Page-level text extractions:
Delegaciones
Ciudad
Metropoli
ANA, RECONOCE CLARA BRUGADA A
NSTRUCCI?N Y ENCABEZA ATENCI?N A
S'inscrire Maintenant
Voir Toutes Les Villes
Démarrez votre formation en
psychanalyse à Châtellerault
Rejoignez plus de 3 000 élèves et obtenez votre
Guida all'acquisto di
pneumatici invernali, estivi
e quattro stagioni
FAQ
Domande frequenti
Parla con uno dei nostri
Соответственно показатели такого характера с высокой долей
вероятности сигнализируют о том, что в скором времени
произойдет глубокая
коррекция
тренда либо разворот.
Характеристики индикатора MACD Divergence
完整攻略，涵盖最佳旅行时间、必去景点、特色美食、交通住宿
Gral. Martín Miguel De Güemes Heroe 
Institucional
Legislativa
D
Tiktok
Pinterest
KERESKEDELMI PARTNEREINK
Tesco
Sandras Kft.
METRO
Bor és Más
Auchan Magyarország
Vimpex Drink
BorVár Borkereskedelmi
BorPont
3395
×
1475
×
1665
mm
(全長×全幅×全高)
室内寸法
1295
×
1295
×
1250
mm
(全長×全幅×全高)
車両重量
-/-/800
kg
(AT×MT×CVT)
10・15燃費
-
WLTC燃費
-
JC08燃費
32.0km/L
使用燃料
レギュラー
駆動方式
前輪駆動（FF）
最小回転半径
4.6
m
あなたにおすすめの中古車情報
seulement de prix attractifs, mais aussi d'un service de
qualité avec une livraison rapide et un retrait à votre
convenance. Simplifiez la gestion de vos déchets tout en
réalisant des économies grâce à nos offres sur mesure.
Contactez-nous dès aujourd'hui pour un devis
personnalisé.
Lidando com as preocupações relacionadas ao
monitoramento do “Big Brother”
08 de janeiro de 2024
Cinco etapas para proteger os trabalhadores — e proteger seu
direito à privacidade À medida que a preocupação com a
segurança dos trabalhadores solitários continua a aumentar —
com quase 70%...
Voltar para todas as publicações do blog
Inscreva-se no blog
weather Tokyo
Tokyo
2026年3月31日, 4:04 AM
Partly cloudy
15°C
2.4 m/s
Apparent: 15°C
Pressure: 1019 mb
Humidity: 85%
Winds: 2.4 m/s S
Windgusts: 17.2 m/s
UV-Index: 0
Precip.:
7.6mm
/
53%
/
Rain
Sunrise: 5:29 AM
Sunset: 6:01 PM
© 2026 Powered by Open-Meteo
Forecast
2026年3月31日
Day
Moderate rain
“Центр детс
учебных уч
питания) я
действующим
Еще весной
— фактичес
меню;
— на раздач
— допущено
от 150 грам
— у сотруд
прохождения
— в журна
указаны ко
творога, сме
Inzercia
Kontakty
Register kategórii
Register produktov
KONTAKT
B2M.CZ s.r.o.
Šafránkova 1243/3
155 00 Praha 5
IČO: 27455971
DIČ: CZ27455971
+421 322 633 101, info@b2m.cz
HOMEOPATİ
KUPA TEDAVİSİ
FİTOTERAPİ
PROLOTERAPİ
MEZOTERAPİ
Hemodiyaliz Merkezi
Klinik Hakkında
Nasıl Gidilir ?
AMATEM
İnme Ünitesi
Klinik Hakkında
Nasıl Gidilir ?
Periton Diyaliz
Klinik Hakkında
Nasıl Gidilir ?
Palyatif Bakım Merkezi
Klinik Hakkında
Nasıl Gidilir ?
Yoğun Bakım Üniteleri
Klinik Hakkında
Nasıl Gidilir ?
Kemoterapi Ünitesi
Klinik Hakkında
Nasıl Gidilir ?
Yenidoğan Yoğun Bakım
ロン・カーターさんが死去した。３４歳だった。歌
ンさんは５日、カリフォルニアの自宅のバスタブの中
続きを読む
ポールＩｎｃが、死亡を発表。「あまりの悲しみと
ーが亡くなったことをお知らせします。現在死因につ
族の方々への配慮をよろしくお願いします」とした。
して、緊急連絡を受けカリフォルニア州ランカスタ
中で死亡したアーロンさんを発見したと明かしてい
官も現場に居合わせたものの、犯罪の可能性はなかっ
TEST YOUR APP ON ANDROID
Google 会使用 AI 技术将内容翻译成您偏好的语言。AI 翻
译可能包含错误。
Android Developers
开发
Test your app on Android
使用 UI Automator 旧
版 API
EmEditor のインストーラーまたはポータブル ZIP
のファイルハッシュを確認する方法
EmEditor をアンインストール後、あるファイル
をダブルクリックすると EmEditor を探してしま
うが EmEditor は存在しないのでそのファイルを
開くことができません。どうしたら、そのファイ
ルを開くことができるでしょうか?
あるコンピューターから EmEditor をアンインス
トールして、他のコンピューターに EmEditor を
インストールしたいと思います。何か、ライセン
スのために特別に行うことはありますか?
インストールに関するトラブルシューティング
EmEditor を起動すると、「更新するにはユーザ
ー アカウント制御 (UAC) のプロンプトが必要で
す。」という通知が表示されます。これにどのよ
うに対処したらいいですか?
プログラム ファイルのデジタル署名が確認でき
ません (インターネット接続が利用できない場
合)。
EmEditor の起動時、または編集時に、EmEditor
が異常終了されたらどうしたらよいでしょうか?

To-do item
The entries above should be set down again exactly as they appear.

Solution to the problem
Delegaciones
Ciudad
Metropoli
ANA, RECONOCE CLARA BRUGADA A
NSTRUCCI?N Y ENCABEZA ATENCI?N A
S'inscrire Maintenant
Voir Toutes Les Villes
Démarrez votre formation en
psychanalyse à Châtellerault
Rejoignez plus de 3 000 élèves et obtenez votre
Guida all'acquisto di
pneumatici invernali, estivi
e quattro stagioni
FAQ
Domande frequenti
Parla con uno dei nostri
Соответственно показатели такого характера с высокой долей
вероятности сигнализируют о том, что в скором времени
произойдет глубокая
коррекция
тренда либо разворот.
Характеристики индикатора MACD Divergence
完整攻略，涵盖最佳旅行时间、必去景点、特色美食、交通住宿
Gral. Martín Miguel De Güemes Heroe 
Institucional
Legislativa
D
Tiktok
Pinterest
KERESKEDELMI PARTNEREINK
Tesco
Sandras Kft.
METRO
Bor és Más
Auchan Magyarország
Vimpex Drink
BorVár Borkereskedelmi
BorPont
3395
×
1475
×
1665
mm
(全長×全幅×全高)
室内寸法
1295
×
1295
×
1250
mm
(全長×全幅×全高)
車両重量
-/-/800
kg
(AT×MT×CVT)
10・15燃費
-
WLTC燃費
-
JC08燃費
32.0km/L
使用燃料
レギュラー
駆動方式
前輪駆動（FF）
最小回転半径
4.6
m
あなたにおすすめの中古車情報
seulement de prix attractifs, mais aussi d'un service de
qualité avec une livraison rapide et un retrait à votre
convenance. Simplifiez la gestion de vos déchets tout en
réalisant des économies grâce à nos offres sur mesure.
Contactez-nous dès aujourd'hui pour un devis
personnalisé.
Lidando com as preocupações relacionadas ao
monitoramento do “Big Brother”
08 de janeiro de 2024
Cinco etapas para proteger os trabalhadores — e proteger seu
direito à privacidade À medida que a preocupação com a
segurança dos trabalhadores solitários continua a aumentar —
com quase 70%...
Voltar para todas as publicações do blog
Inscreva-se no blog
weather Tokyo
Tokyo
2026年3月31日, 4:04 AM
Partly cloudy
15°C
2.4 m/s
Apparent: 15°C
Pressure: 1019 mb
Humidity: 85%
Winds: 2.4 m/s S
Windgusts: 17.2 m/s
UV-Index: 0
Precip.:
7.6mm
/
53%
/
Rain
Sunrise: 5:29 AM
Sunset: 6:01 PM
© 2026 Powered by Open-Meteo
Forecast
2026年3月31日
Day
Moderate rain
“Центр детс
учебных уч
питания) я
действующим
Еще весной
— фактичес
меню;
— на раздач
— допущено
от 150 грам
— у сотруд
прохождения
— в журна
указаны ко
творога, сме
Inzercia
Kontakty
Register kategórii
Register produktov
KONTAKT
B2M.CZ s.r.o.
Šafránkova 1243/3
155 00 Praha 5
IČO: 27455971
DIČ: CZ27455971
+421 322 633 101, info@b2m.cz
HOMEOPATİ
KUPA TEDAVİSİ
FİTOTERAPİ
PROLOTERAPİ
MEZOTERAPİ
Hemodiyaliz Merkezi
Klinik Hakkında
Nasıl Gidilir ?
AMATEM
İnme Ünitesi
Klinik Hakkında
Nasıl Gidilir ?
Periton Diyaliz
Klinik Hakkında
Nasıl Gidilir ?
Palyatif Bakım Merkezi
Klinik Hakkında
Nasıl Gidilir ?
Yoğun Bakım Üniteleri
Klinik Hakkında
Nasıl Gidilir ?
Kemoterapi Ünitesi
Klinik Hakkında
Nasıl Gidilir ?
Yenidoğan Yoğun Bakım
ロン・カーターさんが死去した。３４歳だった。歌
ンさんは５日、カリフォルニアの自宅のバスタブの中
続きを読む
ポールＩｎｃが、死亡を発表。「あまりの悲しみと
ーが亡くなったことをお知らせします。現在死因につ
族の方々への配慮をよろしくお願いします」とした。
して、緊急連絡を受けカリフォルニア州ランカスタ
中で死亡したアーロンさんを発見したと明かしてい
官も現場に居合わせたものの、犯罪の可能性はなかっ
TEST YOUR APP ON ANDROID
Google 会使用 AI 技术将内容翻译成您偏好的语言。AI 翻
译可能包含错误。
Android Developers
开发
Test your app on Android
使用 UI Automator 旧
版 API
EmEditor のインストーラーまたはポータブル ZIP
のファイルハッシュを確認する方法
EmEditor をアンインストール後、あるファイル
をダブルクリックすると EmEditor を探してしま
うが EmEditor は存在しないのでそのファイルを
開くことができません。どうしたら、そのファイ
ルを開くことができるでしょうか?
あるコンピューターから EmEditor をアンインス
トールして、他のコンピューターに EmEditor を
インストールしたいと思います。何か、ライセン
スのために特別に行うことはありますか?
インストールに関するトラブルシューティング
EmEditor を起動すると、「更新するにはユーザ
ー アカウント制御 (UAC) のプロンプトが必要で
す。」という通知が表示されます。これにどのよ
うに対処したらいいですか?
プログラム ファイルのデジタル署名が確認でき
ません (インターネット接続が利用できない場
合)。
EmEditor の起動時、または編集時に、EmEditor
が異常終了されたらどうしたらよいでしょうか?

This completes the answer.